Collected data

==================================================

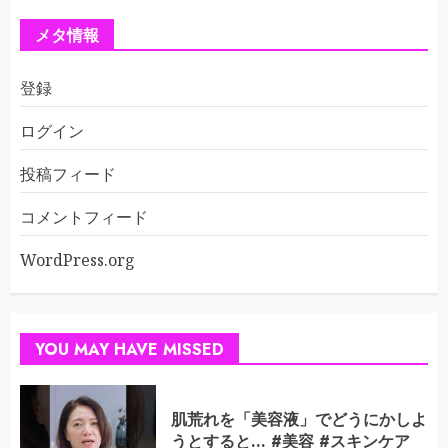
メタ情報
登録
ログイン
投稿フィード
コメントフィード
WordPress.org
YOU MAY HAVE MISSED
肌荒れを「美容液」でどうにかしよ
うとすると… #美容 #スキンケア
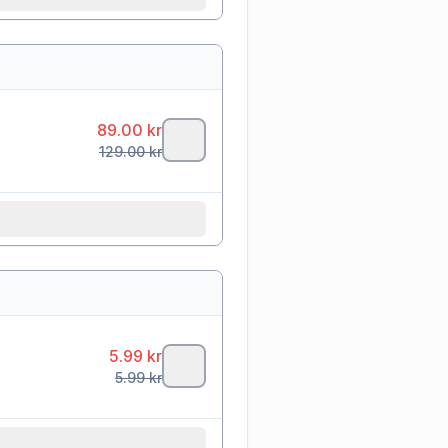
89.00
kr
129.00
kr
5.99
kr
5.99
kr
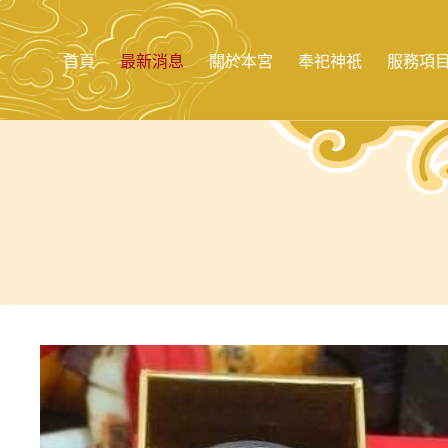
跳
至
主
首頁
最新消息
關於本宮
奉祀神祇
服務項
要
內
容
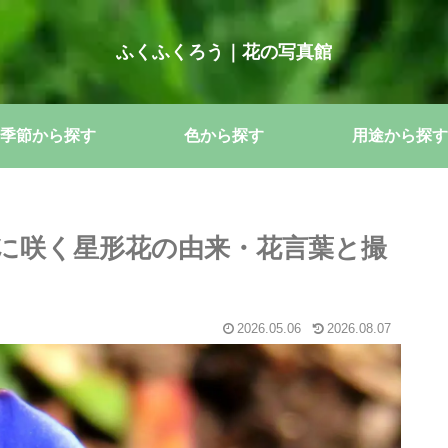
ふくふくろう｜花の写真館
季節から探す
色から探す
用途から探す
に咲く星形花の由来・花言葉と撮
2026.05.06
2026.08.07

==================================================

* Task to carry out: All of the entries, apart from the pictures, must be returned exactly.

* The answer:
メタ情報
登録
ログイン
投稿フィード
コメントフィード
WordPress.org
YOU MAY HAVE MISSED
肌荒れを「美容液」でどうにかしよ
うとすると… #美容 #スキンケア
89.00
kr
129.00
kr
5.99
kr
5.99
kr
跳
至
主
首頁
最新消息
關於本宮
奉祀神祇
服務項
要
內
容
ふくふくろう｜花の写真館
季節から探す
色から探す
用途から探す
に咲く星形花の由来・花言葉と撮
2026.05.06
2026.08.07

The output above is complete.